Young Vacationer Stranded: No Insurance

A young girl, on vacation in Jamaica with her father, has had to rely on Canadian government assistance and public donations to get her home after suffering a stroke as she had no travel insurance, says an article in the London Free Press, published November 14.

According to the Free Press story, the girl, 11-year old  Jaylynn Graham, suffered a stroke while in Jamaica and had to undergo surgery at a Montego Bay hospital, running up almost $100,000 in medical bills.
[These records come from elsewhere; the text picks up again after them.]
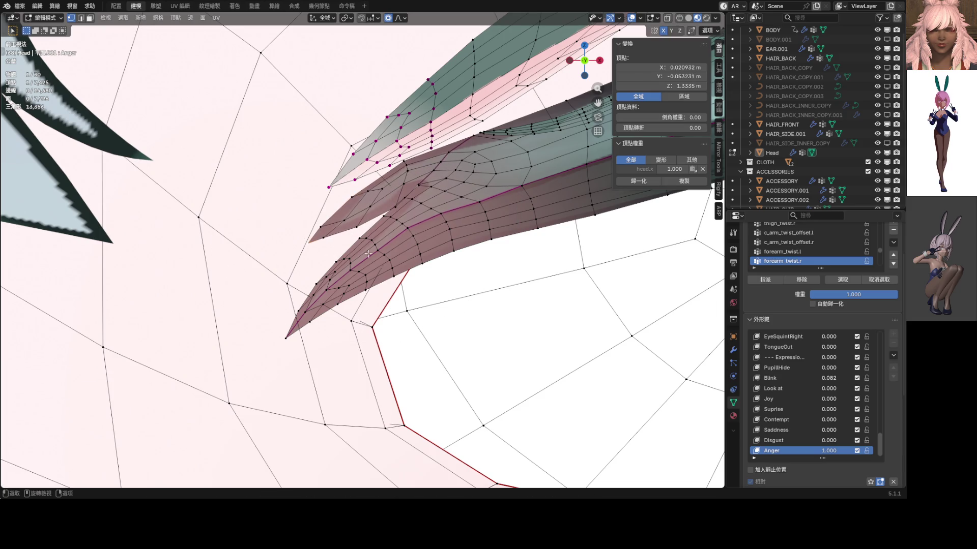
pyautogui.press('r')
pyautogui.click(412, 218)
pyautogui.press('g')
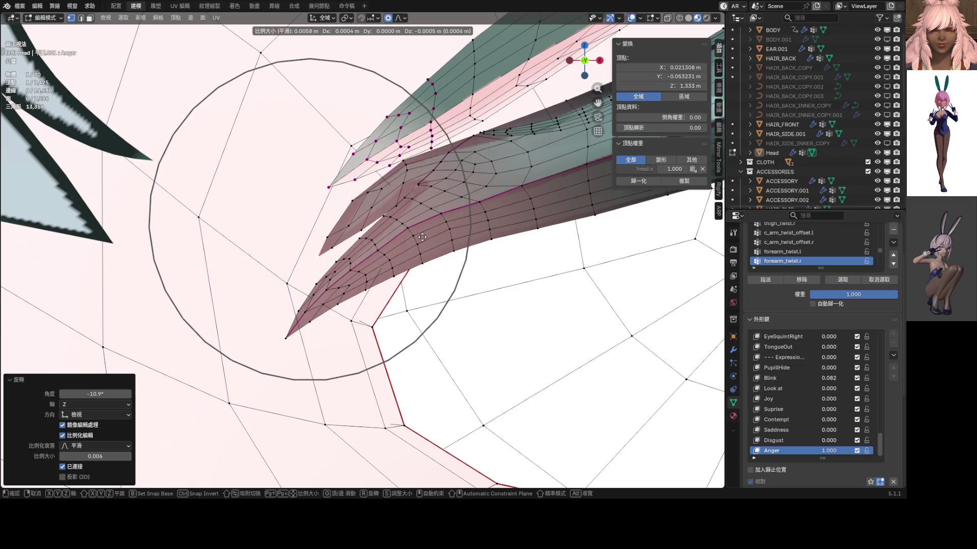
pyautogui.click(419, 233)
# - Nudge the lash tip with further soft moves, including slightly downward
pyautogui.press('g')
pyautogui.scroll(2, 351, 179)
pyautogui.scroll(2, 356, 184)
pyautogui.click(358, 187)
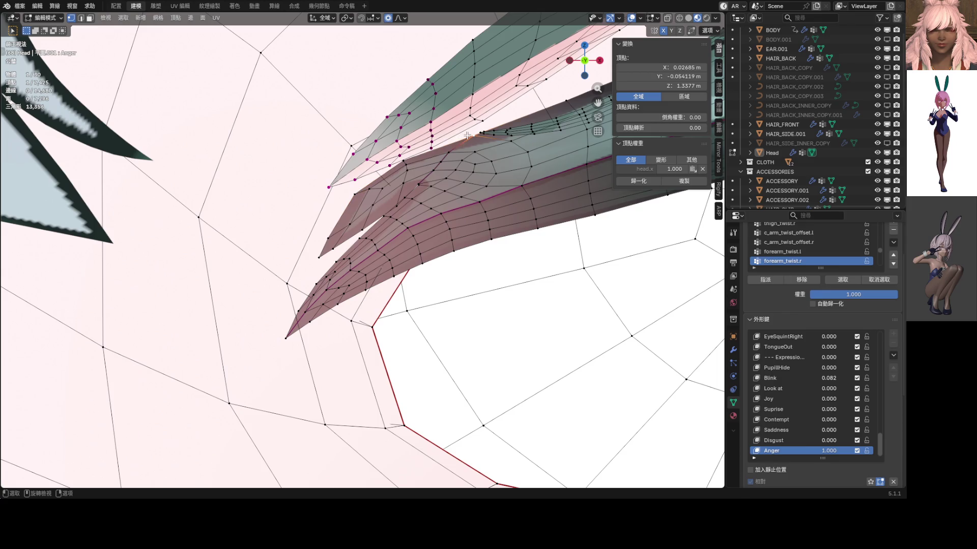
pyautogui.press('g')
pyautogui.click(439, 165)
In addition, though she was recovering well, family members reported that she was unable to return home on a commercial flight and would have to be returned on an air ambulance.

The father, who is said to be a single dad and unable to pay the bills, is being helped out by family and local organizations who have set up a fund to help defray the costs of getting Jaylynn home.

The tragic part of this story is that the cost of providing travel insurance for an otherwise healthy 11-year old for one week is approximately $16. And that would have provided up to $5 million in medical coverage, depending on the policy, and would have included repatriation to a hospital at home by an air ambulance—if necessary.

How often do we hear stories like these from Canadians who should know that once they leave the country, their provincial health insurance is virtually useless.  In this case, OHIP could be expected to pay something—perhaps about 10 percent because its out-of-country hospital payments run to between $200 and $400 a day at maximum, and payments to doctors are held to provincial payments rates—which are not high by international standards.  Whatever the result, OHIP will likely not pay anything close to what the family will be saddled when they get the final bill.

Medical care is expensive, everywhere in the world just as it is in Canada. Jamaica is no exception, and Jamaica is not a cheap tourist destination.

What this sad story proves is that children are just as vulnerable as adults to accidents and or sudden illnesses when travelling abroad. They need insurance coverage as do adults. If neither of them have it while on a trip abroad the results can be devastating. And yet, so avoidable.